All entries shown below should be duplicated character for character.

----- Record extracts

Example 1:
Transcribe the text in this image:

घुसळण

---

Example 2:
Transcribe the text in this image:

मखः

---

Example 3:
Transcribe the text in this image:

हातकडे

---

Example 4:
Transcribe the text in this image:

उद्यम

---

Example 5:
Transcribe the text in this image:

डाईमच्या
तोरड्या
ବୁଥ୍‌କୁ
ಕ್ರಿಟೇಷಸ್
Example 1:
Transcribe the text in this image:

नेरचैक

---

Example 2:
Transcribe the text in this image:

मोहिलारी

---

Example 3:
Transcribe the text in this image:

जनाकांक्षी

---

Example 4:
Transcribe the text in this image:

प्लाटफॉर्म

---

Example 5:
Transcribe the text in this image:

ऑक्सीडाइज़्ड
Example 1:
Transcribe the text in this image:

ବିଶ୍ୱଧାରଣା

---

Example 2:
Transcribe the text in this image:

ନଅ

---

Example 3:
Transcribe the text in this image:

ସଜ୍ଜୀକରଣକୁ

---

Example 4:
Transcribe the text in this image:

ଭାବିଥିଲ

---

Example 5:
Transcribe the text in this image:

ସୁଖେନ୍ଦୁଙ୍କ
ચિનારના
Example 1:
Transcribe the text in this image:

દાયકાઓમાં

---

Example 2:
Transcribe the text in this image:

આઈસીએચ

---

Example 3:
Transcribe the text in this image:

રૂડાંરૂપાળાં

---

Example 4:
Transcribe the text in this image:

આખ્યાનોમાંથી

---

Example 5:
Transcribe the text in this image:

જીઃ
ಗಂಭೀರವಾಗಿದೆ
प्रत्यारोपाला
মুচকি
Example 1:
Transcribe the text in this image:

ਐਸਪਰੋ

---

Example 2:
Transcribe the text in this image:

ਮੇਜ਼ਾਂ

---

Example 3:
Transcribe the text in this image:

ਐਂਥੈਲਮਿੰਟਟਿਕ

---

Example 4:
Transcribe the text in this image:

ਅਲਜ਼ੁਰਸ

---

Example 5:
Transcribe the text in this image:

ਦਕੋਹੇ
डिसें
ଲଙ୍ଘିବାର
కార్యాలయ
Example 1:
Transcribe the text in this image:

----------

◆ **Output of the exercise**:
Example 1:
Transcribe the text in this image:

घुसळण

---

Example 2:
Transcribe the text in this image:

मखः

---

Example 3:
Transcribe the text in this image:

हातकडे

---

Example 4:
Transcribe the text in this image:

उद्यम

---

Example 5:
Transcribe the text in this image:

डाईमच्या
तोरड्या
ବୁଥ୍‌କୁ
ಕ್ರಿಟೇಷಸ್
Example 1:
Transcribe the text in this image:

नेरचैक

---

Example 2:
Transcribe the text in this image:

मोहिलारी

---

Example 3:
Transcribe the text in this image:

जनाकांक्षी

---

Example 4:
Transcribe the text in this image:

प्लाटफॉर्म

---

Example 5:
Transcribe the text in this image:

ऑक्सीडाइज़्ड
Example 1:
Transcribe the text in this image:

ବିଶ୍ୱଧାରଣା

---

Example 2:
Transcribe the text in this image:

ନଅ

---

Example 3:
Transcribe the text in this image:

ସଜ୍ଜୀକରଣକୁ

---

Example 4:
Transcribe the text in this image:

ଭାବିଥିଲ

---

Example 5:
Transcribe the text in this image:

ସୁଖେନ୍ଦୁଙ୍କ
ચિનારના
Example 1:
Transcribe the text in this image:

દાયકાઓમાં

---

Example 2:
Transcribe the text in this image:

આઈસીએચ

---

Example 3:
Transcribe the text in this image:

રૂડાંરૂપાળાં

---

Example 4:
Transcribe the text in this image:

આખ્યાનોમાંથી

---

Example 5:
Transcribe the text in this image:

જીઃ
ಗಂಭೀರವಾಗಿದೆ
प्रत्यारोपाला
মুচকি
Example 1:
Transcribe the text in this image:

ਐਸਪਰੋ

---

Example 2:
Transcribe the text in this image:

ਮੇਜ਼ਾਂ

---

Example 3:
Transcribe the text in this image:

ਐਂਥੈਲਮਿੰਟਟਿਕ

---

Example 4:
Transcribe the text in this image:

ਅਲਜ਼ੁਰਸ

---

Example 5:
Transcribe the text in this image:

ਦਕੋਹੇ
डिसें
ଲଙ୍ଘିବାର
కార్యాలయ
Example 1:
Transcribe the text in this image:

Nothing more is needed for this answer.